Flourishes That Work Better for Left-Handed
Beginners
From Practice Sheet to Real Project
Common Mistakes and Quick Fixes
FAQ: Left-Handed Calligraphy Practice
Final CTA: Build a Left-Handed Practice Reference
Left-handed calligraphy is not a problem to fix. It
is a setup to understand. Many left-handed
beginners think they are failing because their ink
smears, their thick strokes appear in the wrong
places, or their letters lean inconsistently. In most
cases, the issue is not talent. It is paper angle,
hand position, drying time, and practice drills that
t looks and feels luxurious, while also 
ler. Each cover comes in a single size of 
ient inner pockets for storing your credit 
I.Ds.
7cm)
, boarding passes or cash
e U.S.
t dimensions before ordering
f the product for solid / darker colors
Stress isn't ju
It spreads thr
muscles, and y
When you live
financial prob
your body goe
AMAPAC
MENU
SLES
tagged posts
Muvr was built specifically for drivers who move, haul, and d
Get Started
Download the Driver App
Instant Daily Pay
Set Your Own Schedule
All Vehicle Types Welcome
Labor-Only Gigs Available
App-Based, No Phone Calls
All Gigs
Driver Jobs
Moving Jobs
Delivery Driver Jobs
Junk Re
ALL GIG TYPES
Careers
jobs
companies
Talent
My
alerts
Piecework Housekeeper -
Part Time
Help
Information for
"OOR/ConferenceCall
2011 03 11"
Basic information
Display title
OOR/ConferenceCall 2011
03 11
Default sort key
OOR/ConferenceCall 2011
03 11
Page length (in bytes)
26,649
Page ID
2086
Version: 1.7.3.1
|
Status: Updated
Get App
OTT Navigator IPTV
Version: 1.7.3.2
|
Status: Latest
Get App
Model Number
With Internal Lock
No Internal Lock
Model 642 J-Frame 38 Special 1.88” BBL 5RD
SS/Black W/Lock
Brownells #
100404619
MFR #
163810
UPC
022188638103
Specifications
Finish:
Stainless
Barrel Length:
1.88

################

The answer must be the data above, repeated exactly as it stands.

Flourishes That Work Better for Left-Handed
Beginners
From Practice Sheet to Real Project
Common Mistakes and Quick Fixes
FAQ: Left-Handed Calligraphy Practice
Final CTA: Build a Left-Handed Practice Reference
Left-handed calligraphy is not a problem to fix. It
is a setup to understand. Many left-handed
beginners think they are failing because their ink
smears, their thick strokes appear in the wrong
places, or their letters lean inconsistently. In most
cases, the issue is not talent. It is paper angle,
hand position, drying time, and practice drills that
t looks and feels luxurious, while also 
ler. Each cover comes in a single size of 
ient inner pockets for storing your credit 
I.Ds.
7cm)
, boarding passes or cash
e U.S.
t dimensions before ordering
f the product for solid / darker colors
Stress isn't ju
It spreads thr
muscles, and y
When you live
financial prob
your body goe
AMAPAC
MENU
SLES
tagged posts
Muvr was built specifically for drivers who move, haul, and d
Get Started
Download the Driver App
Instant Daily Pay
Set Your Own Schedule
All Vehicle Types Welcome
Labor-Only Gigs Available
App-Based, No Phone Calls
All Gigs
Driver Jobs
Moving Jobs
Delivery Driver Jobs
Junk Re
ALL GIG TYPES
Careers
jobs
companies
Talent
My
alerts
Piecework Housekeeper -
Part Time
Help
Information for
"OOR/ConferenceCall
2011 03 11"
Basic information
Display title
OOR/ConferenceCall 2011
03 11
Default sort key
OOR/ConferenceCall 2011
03 11
Page length (in bytes)
26,649
Page ID
2086
Version: 1.7.3.1
|
Status: Updated
Get App
OTT Navigator IPTV
Version: 1.7.3.2
|
Status: Latest
Get App
Model Number
With Internal Lock
No Internal Lock
Model 642 J-Frame 38 Special 1.88” BBL 5RD
SS/Black W/Lock
Brownells #
100404619
MFR #
163810
UPC
022188638103
Specifications
Finish:
Stainless
Barrel Length:
1.88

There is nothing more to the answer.